◆ Text shown

[Start of Attachment]

Vasospasm after aneurysmal subarachnoid hemorrhage (aSAH) aggravates outcome of patients through a cascade of complications and harsh consequences. This study was conducted to evaluate the effect of cerebrospinal fluid (CSF) lumbar drainage in aSAH management and in the prevention of vasospasm at a university hospital in Vietnam.
A single-center, prospective case series of aSAH treatment with CSF lumbar drainage was conducted from June 2018 to July 2019. Outcomes measured were clinical vasospasm, vasospasm-induced infarction, shunt-dependent rate, duration of treatment in hospital and Glasgow Outcome Scale (GOS) at 3 months and 1 year after discharge.

[End of Attachment]

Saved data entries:
[Start of Attachment]

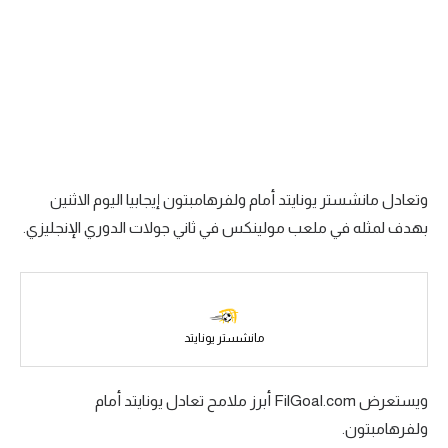
الدوري السعودي للمحترفين
دوري أبطال أوروبا
دوري أبطال إفريقيا
كل البطولات
وتعادل مانشستر يونايتد أمام ولفرهامبتون إيجابيا اليوم الاثنين
أقسام
بهدف لمثله في ملعب مولينكس في ثاني جولات الدوري الإنجليزي.
الكرة المصرية
الدوري المصري
الكرة الأوروبية
مانشستر يونايتد
الكرة الإفريقية
منتخب مصر
ويستعرض FilGoal.com أبرز ملامح تعادل يونايتد أمام
ولفرهامبتون.
سعودي في الجول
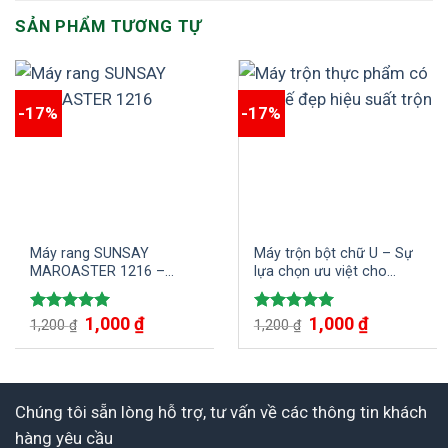
SẢN PHẨM TƯƠNG TỰ
-17%
-17%
Máy rang SUNSAY
Máy trộn bột chữ U – Sự
MAROASTER 1216 –
lựa chọn ưu việt cho
Rang thông minh, chuẩn
ngành thực phẩm
hương vị năng suất vượt
Giá
1,000
₫
Giá
Giá
1,000
₫
Giá
Được xếp
Được xếp
trội
1,200
₫
1,200
₫
gốc
hiện
gốc
hiện
hạng
5.00
hạng
5.00
là:
tại
là:
tại
5 sao
5 sao
1,200 ₫.
là:
1,200 ₫.
là:
1,000 ₫.
1,000 ₫.
Chúng tôi sẵn lòng hỗ trợ, tư vấn về các thông tin khách
hàng yêu cầu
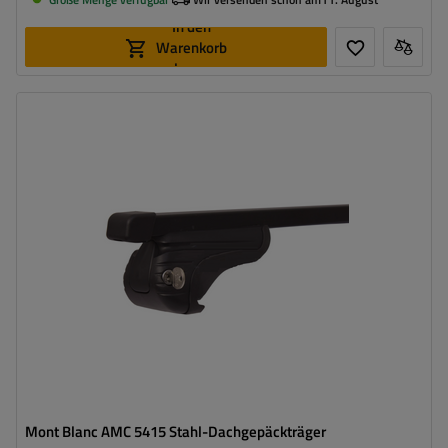
In den
Warenkorb
legen
Mont Blanc AMC 5415 Stahl-Dachgepäckträger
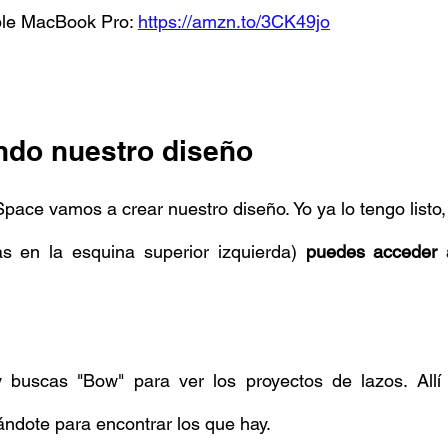
le MacBook Pro: 
https://amzn.to/3CK49jo
ndo nuestro diseño
pace vamos a crear nuestro diseño. Yo ya lo tengo listo, 
as en la esquina superior izquierda) 
puedes acceder a
buscas "Bow" para ver los proyectos de lazos. Allí e
ándote para encontrar los que hay. 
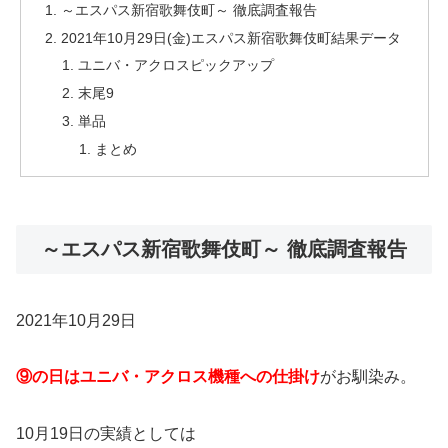
～エスパス新宿歌舞伎町～ 徹底調査報告
2021年10月29日(金)エスパス新宿歌舞伎町結果データ
ユニバ・アクロスピックアップ
末尾9
単品
まとめ
～エスパス新宿歌舞伎町～ 徹底調査報告
2021年10月29日
⑨の日はユニバ・アクロス機種への仕掛け
がお馴染み。
10月19日の実績としては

[End of Attachment]

◆ Task directions
Transcribe the vasospasm text starting with "Vasospasm after aneurysmal" and going on through "hospital in Vietnam.". Use only the vasospasm text and not the records.

◆ Exercise response
Vasospasm after aneurysmal subarachnoid hemorrhage (aSAH) aggravates outcome of patients through a cascade of complications and harsh consequences. This study was conducted to evaluate the effect of cerebrospinal fluid (CSF) lumbar drainage in aSAH management and in the prevention of vasospasm at a university hospital in Vietnam.